The Colored Citizen was an African American newspaper published in Helena, Montana, for two months in 1894. It was published by J. P. Ball, Jr., using finances from white politicians to promote Helena's bid to become state capital over Anaconda in the 1894 Montana capital referendum.
The Colored Citizen was a paper for the black community of Helena, Montana—a community of some 279 people—founded in 1894 by J. P. Ball, Jr., the son of James Presley Ball. Ball's father was perhaps the only black photographer in the Pacific Northwest, and the paper was the second paper for a black audience in the region.
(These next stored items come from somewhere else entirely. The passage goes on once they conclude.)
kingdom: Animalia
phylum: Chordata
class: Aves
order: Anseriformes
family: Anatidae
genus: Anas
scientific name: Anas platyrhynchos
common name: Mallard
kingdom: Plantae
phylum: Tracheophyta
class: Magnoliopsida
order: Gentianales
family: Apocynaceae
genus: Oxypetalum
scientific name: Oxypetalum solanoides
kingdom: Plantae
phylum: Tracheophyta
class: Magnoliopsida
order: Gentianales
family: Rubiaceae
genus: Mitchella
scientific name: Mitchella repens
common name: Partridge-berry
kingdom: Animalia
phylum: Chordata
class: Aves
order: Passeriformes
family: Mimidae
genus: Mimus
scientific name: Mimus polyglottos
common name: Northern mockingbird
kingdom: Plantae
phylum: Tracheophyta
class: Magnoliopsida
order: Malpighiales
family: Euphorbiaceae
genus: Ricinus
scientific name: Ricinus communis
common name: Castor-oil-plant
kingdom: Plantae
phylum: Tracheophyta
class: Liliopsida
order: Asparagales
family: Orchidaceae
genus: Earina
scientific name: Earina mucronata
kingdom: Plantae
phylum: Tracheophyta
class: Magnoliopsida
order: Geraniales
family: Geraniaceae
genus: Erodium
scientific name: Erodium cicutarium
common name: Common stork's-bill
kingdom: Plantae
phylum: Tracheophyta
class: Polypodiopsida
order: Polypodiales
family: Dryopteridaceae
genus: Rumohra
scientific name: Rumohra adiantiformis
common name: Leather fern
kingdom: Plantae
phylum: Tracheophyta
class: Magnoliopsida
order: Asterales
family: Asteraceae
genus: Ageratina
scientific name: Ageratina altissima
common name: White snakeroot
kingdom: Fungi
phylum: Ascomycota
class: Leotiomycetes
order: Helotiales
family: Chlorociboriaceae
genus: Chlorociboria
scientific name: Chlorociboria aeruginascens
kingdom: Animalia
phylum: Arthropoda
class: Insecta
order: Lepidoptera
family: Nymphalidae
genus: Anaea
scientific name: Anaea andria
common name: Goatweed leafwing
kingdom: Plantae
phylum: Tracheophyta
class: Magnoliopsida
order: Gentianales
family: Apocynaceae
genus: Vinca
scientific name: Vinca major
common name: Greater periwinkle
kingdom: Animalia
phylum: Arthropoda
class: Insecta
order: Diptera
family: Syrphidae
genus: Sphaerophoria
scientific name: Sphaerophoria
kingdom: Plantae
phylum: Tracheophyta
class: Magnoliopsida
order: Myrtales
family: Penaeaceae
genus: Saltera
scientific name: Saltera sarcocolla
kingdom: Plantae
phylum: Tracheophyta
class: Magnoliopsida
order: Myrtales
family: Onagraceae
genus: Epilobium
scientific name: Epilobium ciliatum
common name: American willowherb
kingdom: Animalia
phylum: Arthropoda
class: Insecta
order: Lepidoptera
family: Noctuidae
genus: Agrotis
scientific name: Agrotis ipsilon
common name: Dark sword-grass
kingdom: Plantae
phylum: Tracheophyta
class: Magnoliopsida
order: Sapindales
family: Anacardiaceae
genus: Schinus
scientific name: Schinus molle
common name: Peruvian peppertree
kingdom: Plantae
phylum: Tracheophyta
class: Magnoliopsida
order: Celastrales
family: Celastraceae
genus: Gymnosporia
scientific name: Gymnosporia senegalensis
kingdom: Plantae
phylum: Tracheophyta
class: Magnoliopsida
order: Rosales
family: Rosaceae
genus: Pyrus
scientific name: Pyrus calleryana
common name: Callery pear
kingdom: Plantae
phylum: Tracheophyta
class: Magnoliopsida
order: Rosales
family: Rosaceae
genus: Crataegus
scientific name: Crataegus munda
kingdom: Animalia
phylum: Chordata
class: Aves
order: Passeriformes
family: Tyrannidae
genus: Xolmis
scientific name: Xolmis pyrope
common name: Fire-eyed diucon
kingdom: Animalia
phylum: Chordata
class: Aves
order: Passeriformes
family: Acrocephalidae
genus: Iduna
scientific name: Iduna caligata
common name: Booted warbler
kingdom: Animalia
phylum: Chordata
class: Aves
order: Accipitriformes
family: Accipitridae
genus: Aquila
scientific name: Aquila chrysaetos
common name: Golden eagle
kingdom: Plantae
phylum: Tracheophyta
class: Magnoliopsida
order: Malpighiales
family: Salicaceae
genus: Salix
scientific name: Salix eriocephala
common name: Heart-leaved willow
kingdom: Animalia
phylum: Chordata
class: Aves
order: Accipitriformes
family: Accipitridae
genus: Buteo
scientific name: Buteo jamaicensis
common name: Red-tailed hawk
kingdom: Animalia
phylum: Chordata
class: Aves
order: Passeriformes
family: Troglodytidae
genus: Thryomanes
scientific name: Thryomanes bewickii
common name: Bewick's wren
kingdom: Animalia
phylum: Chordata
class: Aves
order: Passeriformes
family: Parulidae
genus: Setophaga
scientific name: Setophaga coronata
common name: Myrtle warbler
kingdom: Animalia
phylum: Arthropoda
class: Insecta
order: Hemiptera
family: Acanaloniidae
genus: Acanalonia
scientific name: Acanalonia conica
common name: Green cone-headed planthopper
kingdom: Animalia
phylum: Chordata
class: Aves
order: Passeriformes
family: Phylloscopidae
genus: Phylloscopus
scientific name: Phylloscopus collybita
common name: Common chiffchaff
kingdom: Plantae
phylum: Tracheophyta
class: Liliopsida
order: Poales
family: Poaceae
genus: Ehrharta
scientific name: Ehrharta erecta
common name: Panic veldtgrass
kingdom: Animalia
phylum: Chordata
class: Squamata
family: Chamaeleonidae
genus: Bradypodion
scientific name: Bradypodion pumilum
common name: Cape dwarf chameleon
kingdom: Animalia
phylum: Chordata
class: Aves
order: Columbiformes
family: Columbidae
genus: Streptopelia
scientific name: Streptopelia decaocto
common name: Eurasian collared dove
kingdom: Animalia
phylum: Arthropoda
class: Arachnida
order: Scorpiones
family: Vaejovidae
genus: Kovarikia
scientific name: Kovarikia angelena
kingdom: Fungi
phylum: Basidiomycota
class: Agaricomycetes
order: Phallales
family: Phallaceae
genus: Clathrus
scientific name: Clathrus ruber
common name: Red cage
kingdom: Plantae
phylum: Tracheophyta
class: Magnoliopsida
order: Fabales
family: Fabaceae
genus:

The paper pushed for Helena to be the state capital over Anaconda in that year's referendum; Ball said Helena had "No Color Line", a position Ball substantiated with his father's candidacy for city coroner by the Republican Party. While the paper was funded by white politicians to promote Helena's bid to become capital—a common tactic by Republicans in the American West to create support for their policies—it served the local black community through revealing instances of racism in Helena.
The paper believed that black settlers in Montana "can boast of being pioneers" and were authentically American, but that immigrants were not. According to Ball, one of the problems with Anaconda was that a local mining company did "NOT employ a solitary Colored man", but rather "Dagoes and Foreigners". The paper was anti-populist for economic reasons.
The paper was published with four pages each, spanning 17 by 22 inches, from the headquarters of Ball's father's photography company. It ran from September to November 1894, a period of just two months.